WHAT TO PRODUCE ▸ Please render the text of the material below as a numbered list, one line per item, with blank lines left out and the pictures omitted.

SUPPLIED MATERIAL ▸
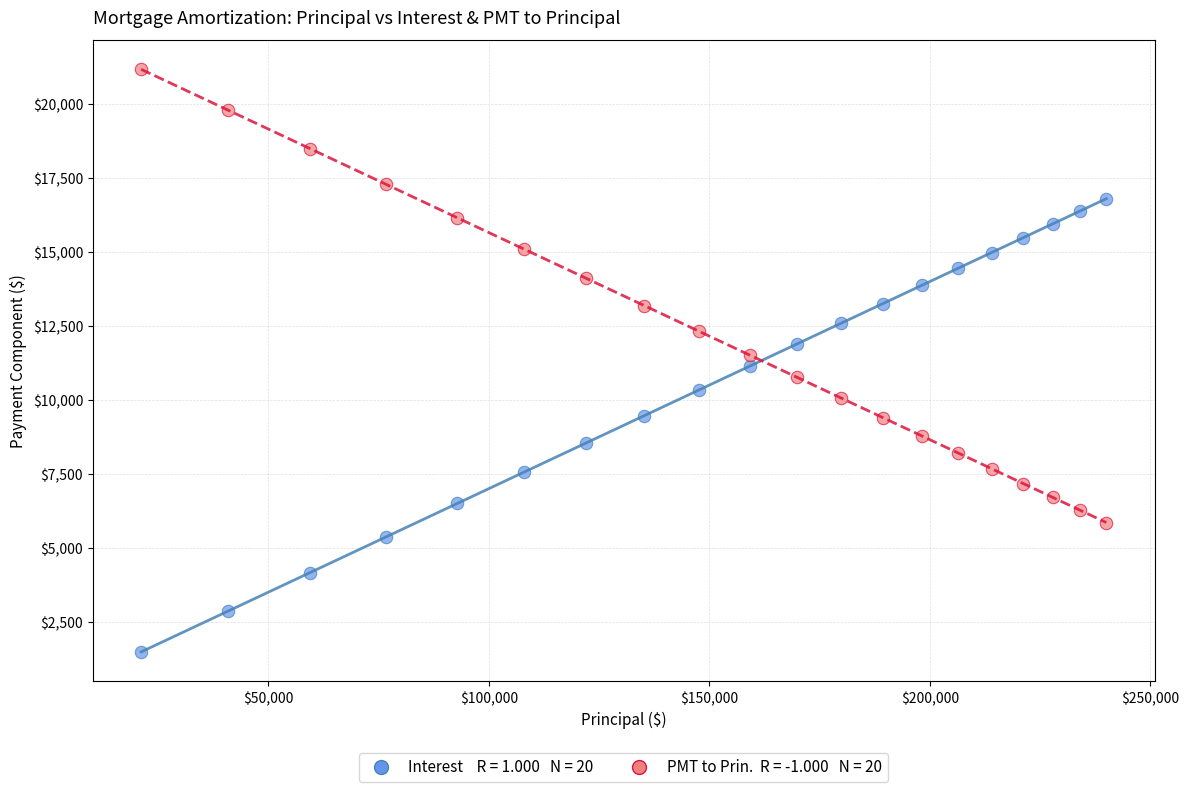

Across all data points, what is the range of Y values (max minus min)?

19690.2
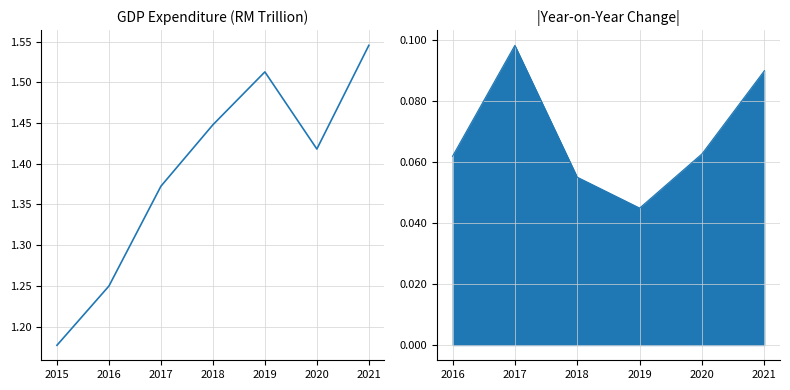

Count the values in the range 1 to 2.

7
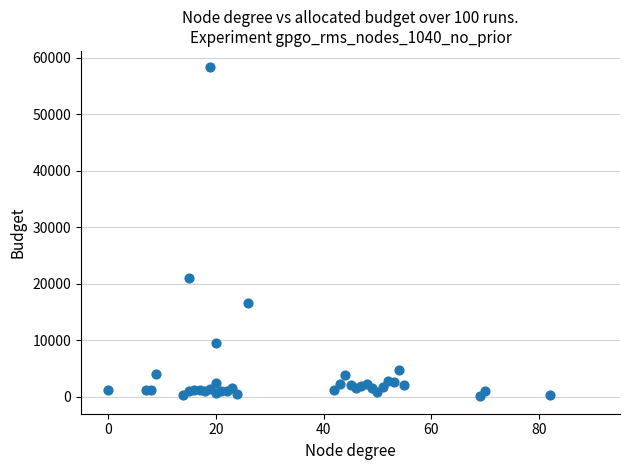

What Y value in the scatter plot is closest to 29204?

21079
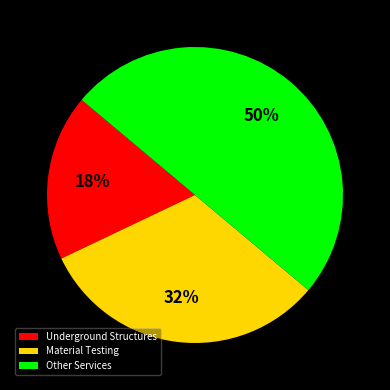

Do Other Services and Material Testing together represent more than half of the pie?

Yes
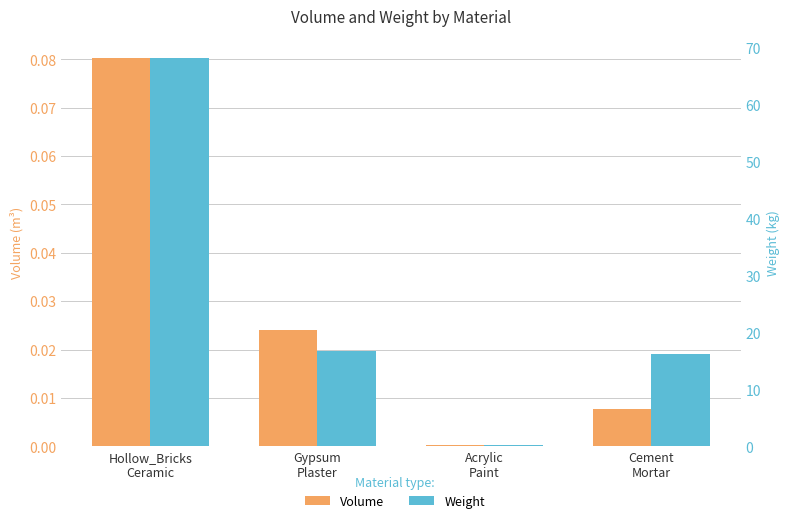

What are all the series names shown in the legend?

Volume, Weight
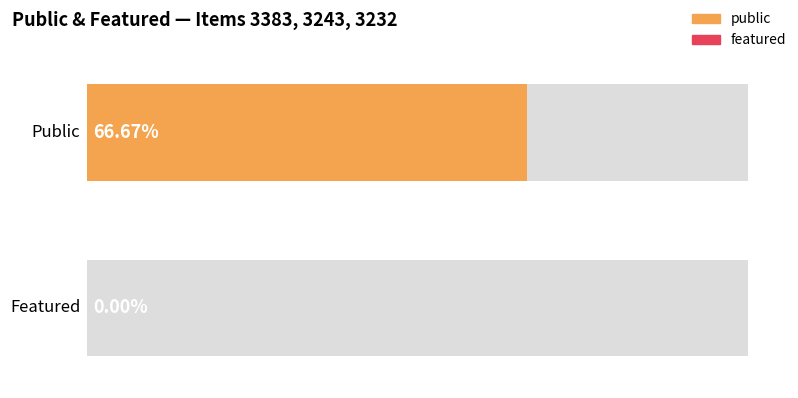

Rank the series by their average value, from lowest to highest.

featured, public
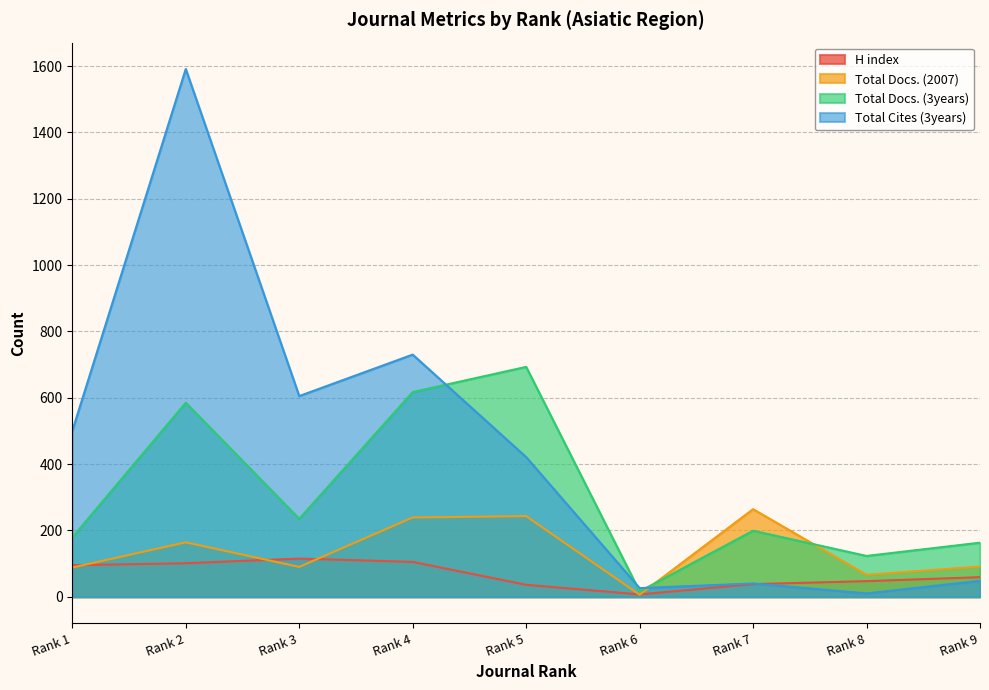

True or false: H index and Total Docs. (3years) cross at least once.

False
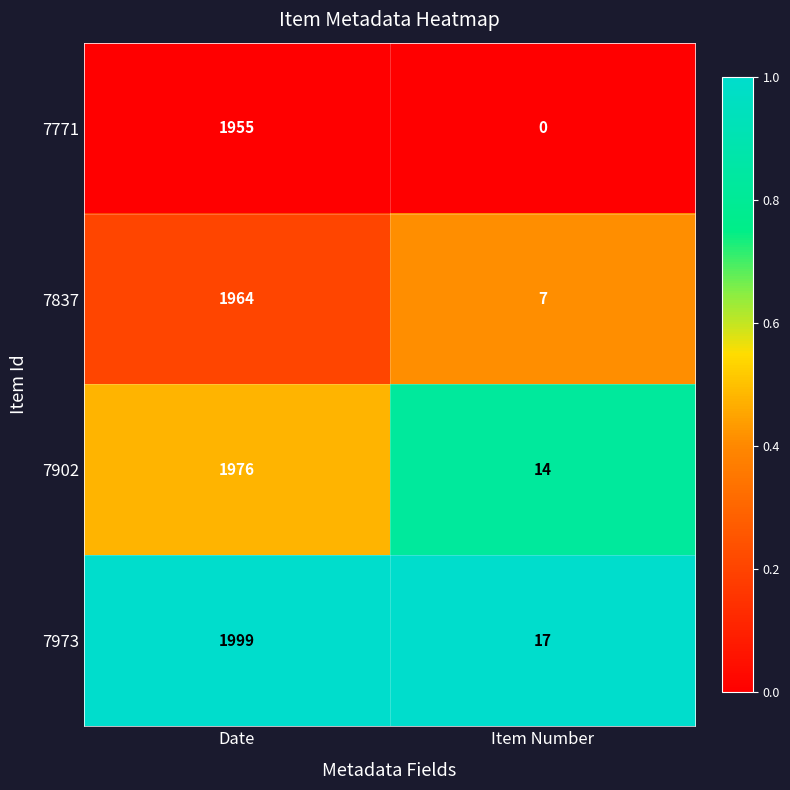

Reading right to left, transcribe all the data shown in this chart.

7771: 0	1955
7837: 7	1964
7902: 14	1976
7973: 17	1999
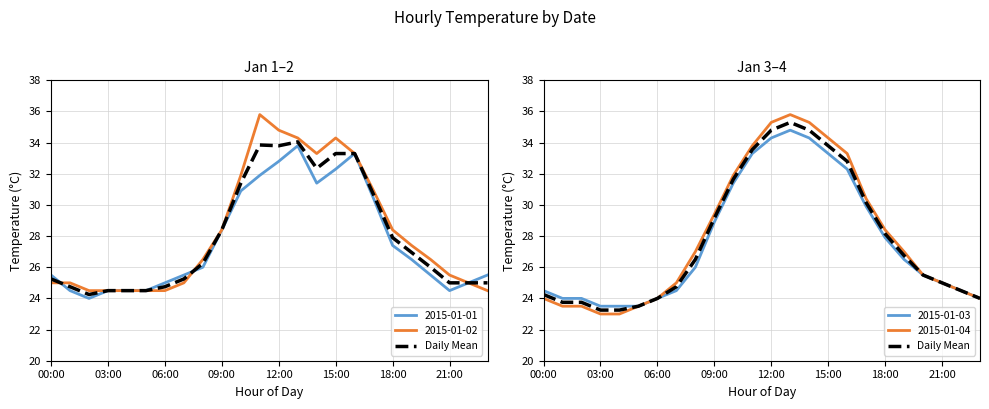

The chart shows a value of 7.5 at 15:00. True or false?

False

TASK RESULT ▸
1. Across all data points, what is the range of Y values (max minus min)?
2. 19690.2
3. Count the values in the range 1 to 2.
4. 7
5. What Y value in the scatter plot is closest to 29204?
6. 21079
7. Do Other Services and Material Testing together represent more than half of the pie?
8. Yes
9. What are all the series names shown in the legend?
10. Volume, Weight
11. Rank the series by their average value, from lowest to highest.
12. featured, public
13. True or false: H index and Total Docs. (3years) cross at least once.
14. False
15. Reading right to left, transcribe all the data shown in this chart.
16. 7771: 0	1955
17. 7837: 7	1964
18. 7902: 14	1976
19. 7973: 17	1999
20. The chart shows a value of 7.5 at 15:00. True or false?
21. False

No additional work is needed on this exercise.